====== Source excerpt ======

Most of the accommodation available in the borough is within the boundary of the World Heritage site and is therefore linked to the partnership.

All of the activities are coordinated by the council. Links between other council departments are more informal. However, the profile of tourism and a clear corporate focus on delivery makes collaboration and mutual support easier.

The problems and how we tackled them

Tourism is part of the Culture and Community Services Directorate within the council. This also includes the Olympics, museums, sports development, parks, open spaces, libraries and community support.

In 2008, it was moved into that directorate to be more closely associated with the Olympics and sport. There is a portfolio-holder for Culture and the Olympics.

The role of tourism and the visitor economy is clearly recognised corporately at the strategic level. The Greenwich Strategy includes a specific theme covering ‘The Place to Visit, a Place of Culture'. There is also a separate theme for the Olympics.

====== Data records ======

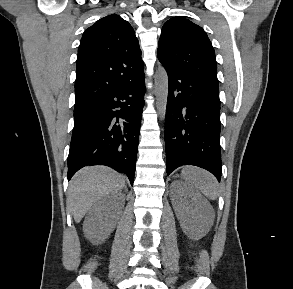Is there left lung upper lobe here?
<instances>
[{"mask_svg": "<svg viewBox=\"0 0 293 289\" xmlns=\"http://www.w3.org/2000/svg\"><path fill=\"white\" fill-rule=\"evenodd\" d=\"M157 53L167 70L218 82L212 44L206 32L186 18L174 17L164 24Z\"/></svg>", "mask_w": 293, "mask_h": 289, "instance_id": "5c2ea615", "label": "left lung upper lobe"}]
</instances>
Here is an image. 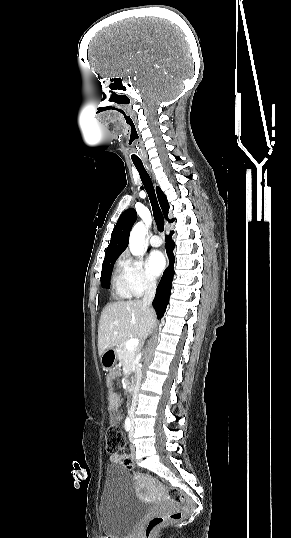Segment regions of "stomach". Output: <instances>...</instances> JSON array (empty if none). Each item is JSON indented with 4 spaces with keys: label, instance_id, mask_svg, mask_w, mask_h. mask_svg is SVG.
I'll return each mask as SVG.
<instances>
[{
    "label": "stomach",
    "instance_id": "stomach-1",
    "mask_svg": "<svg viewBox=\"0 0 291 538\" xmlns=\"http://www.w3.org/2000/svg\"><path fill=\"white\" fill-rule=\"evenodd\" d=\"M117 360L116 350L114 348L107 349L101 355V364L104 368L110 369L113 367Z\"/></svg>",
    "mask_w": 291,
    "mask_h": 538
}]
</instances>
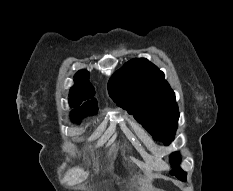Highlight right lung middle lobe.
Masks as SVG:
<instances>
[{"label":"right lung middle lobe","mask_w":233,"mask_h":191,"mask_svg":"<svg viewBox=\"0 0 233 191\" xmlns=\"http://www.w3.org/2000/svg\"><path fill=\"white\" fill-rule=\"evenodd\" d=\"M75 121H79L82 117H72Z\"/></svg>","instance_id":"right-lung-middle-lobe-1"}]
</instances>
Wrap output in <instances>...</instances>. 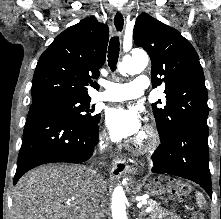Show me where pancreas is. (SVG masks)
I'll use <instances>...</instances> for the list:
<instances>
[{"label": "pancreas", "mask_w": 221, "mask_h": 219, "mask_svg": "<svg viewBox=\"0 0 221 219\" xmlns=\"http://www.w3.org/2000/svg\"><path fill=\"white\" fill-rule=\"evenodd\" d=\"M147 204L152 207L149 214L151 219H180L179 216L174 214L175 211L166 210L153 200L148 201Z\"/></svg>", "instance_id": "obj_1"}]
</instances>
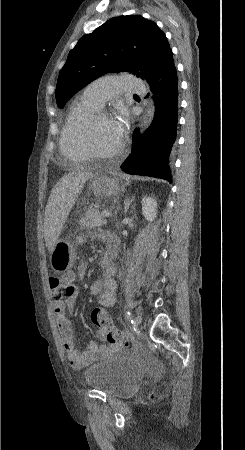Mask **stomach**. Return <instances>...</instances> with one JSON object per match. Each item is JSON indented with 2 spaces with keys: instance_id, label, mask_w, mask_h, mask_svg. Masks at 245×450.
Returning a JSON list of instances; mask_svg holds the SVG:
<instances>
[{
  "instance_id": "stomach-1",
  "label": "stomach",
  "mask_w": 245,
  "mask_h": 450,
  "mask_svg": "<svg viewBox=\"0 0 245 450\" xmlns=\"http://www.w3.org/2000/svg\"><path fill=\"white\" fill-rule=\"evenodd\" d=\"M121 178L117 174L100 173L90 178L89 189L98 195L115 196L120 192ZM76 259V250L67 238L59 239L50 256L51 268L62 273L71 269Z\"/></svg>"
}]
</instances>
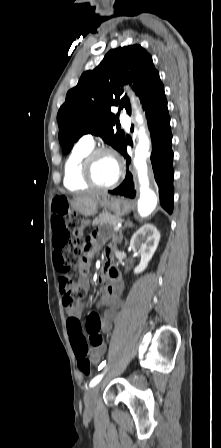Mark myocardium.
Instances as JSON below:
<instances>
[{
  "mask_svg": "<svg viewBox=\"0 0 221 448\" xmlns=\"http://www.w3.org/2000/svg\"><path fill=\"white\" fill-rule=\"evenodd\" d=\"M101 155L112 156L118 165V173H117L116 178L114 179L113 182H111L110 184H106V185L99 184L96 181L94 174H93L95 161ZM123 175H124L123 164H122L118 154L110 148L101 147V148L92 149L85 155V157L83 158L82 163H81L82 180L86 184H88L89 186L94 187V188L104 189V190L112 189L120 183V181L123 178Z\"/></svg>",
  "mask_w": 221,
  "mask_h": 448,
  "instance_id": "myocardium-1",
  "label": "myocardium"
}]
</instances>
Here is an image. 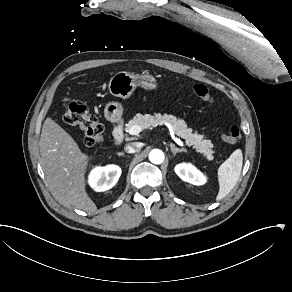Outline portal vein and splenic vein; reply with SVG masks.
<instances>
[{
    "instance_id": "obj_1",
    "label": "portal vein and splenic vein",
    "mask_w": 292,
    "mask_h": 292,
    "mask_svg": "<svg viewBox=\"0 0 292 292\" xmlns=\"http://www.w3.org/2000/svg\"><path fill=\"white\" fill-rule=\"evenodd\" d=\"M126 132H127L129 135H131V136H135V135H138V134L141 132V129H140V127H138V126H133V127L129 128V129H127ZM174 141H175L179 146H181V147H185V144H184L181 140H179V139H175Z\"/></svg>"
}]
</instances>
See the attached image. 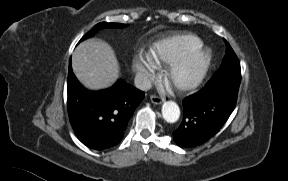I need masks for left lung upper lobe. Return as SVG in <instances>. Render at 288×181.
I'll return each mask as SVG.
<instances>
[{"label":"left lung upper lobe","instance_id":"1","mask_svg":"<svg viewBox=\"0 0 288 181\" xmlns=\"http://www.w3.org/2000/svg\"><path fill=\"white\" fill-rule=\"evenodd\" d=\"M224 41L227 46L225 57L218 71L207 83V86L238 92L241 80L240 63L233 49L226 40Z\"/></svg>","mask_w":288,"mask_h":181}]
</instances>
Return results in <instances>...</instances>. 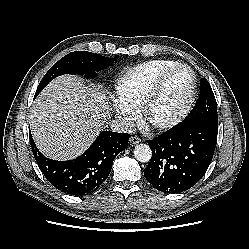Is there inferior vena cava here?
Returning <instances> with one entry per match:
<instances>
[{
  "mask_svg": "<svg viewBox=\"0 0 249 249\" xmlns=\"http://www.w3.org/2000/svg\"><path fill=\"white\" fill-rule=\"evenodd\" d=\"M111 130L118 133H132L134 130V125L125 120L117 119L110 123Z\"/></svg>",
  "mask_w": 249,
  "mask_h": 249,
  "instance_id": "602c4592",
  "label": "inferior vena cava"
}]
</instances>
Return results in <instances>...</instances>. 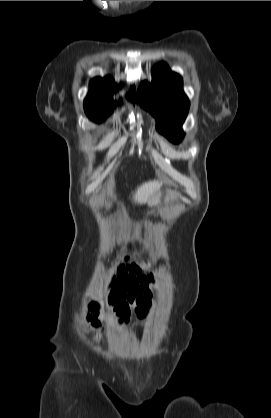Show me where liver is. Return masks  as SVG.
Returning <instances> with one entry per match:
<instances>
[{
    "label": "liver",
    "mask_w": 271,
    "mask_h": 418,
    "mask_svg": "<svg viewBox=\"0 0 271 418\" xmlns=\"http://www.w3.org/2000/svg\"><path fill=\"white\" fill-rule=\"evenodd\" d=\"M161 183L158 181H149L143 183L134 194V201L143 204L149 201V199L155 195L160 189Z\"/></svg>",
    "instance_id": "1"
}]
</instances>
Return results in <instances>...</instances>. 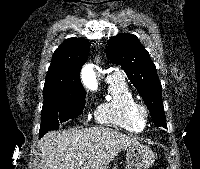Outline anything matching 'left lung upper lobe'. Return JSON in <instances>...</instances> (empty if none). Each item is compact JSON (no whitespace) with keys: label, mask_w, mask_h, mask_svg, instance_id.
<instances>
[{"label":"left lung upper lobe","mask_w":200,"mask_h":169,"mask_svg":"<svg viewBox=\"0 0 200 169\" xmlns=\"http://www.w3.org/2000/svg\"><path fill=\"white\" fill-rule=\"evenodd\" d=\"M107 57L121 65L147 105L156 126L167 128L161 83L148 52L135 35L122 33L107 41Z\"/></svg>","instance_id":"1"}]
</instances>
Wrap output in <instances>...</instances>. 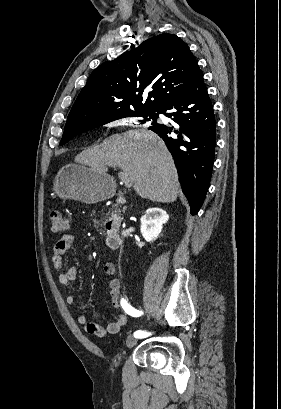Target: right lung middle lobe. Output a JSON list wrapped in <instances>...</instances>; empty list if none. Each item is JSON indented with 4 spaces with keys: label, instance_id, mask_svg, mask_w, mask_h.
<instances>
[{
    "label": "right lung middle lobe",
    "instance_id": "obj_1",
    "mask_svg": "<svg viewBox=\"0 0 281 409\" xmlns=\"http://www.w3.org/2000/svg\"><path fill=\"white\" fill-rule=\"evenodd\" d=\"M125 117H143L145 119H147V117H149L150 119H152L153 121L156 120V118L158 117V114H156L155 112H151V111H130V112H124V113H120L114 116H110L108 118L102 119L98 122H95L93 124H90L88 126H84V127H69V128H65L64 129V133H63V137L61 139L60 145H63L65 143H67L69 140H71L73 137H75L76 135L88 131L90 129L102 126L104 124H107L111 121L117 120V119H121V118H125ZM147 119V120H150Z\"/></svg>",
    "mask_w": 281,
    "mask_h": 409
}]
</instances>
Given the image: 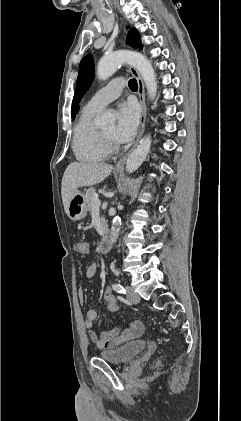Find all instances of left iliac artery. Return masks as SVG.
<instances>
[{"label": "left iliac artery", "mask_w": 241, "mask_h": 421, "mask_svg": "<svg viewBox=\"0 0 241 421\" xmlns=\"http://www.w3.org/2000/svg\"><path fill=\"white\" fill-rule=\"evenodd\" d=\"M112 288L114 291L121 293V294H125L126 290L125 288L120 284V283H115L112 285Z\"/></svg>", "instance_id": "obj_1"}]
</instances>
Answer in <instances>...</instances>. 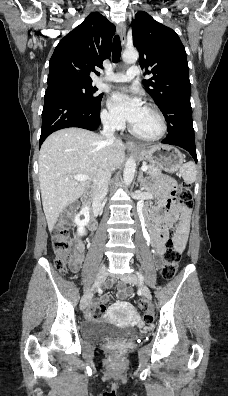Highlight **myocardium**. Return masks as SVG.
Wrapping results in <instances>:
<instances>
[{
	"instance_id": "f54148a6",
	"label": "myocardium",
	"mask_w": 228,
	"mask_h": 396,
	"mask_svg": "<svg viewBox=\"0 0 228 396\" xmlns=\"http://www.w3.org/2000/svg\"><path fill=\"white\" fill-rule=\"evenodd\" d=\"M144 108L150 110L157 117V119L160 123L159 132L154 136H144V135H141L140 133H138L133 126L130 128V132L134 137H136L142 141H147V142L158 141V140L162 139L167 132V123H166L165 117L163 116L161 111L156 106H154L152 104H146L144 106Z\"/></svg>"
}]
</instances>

======

## Requirement A
In the Greenwich tourism excerpt, write out the passage that begins with the words "Most of the" and ends after the words "mutual support easier.".
## Requirement B
Answer these questions using the Greenwich tourism excerpt:
(i) In what year was tourism moved into the Culture and Community Services Directorate?
(ii) Who coordinates all of the activities?
(iii) What is the title of the specific theme in the Greenwich Strategy?

## Worked solution A
Most of the accommodation available in the borough is within the boundary of the World Heritage site and is therefore linked to the partnership.

All of the activities are coordinated by the council. Links between other council departments are more informal. However, the profile of tourism and a clear corporate focus on delivery makes collaboration and mutual support easier.

## Worked solution B
(i) 2008
(ii) The council
(iii) ‘The Place to Visit, a Place of Culture'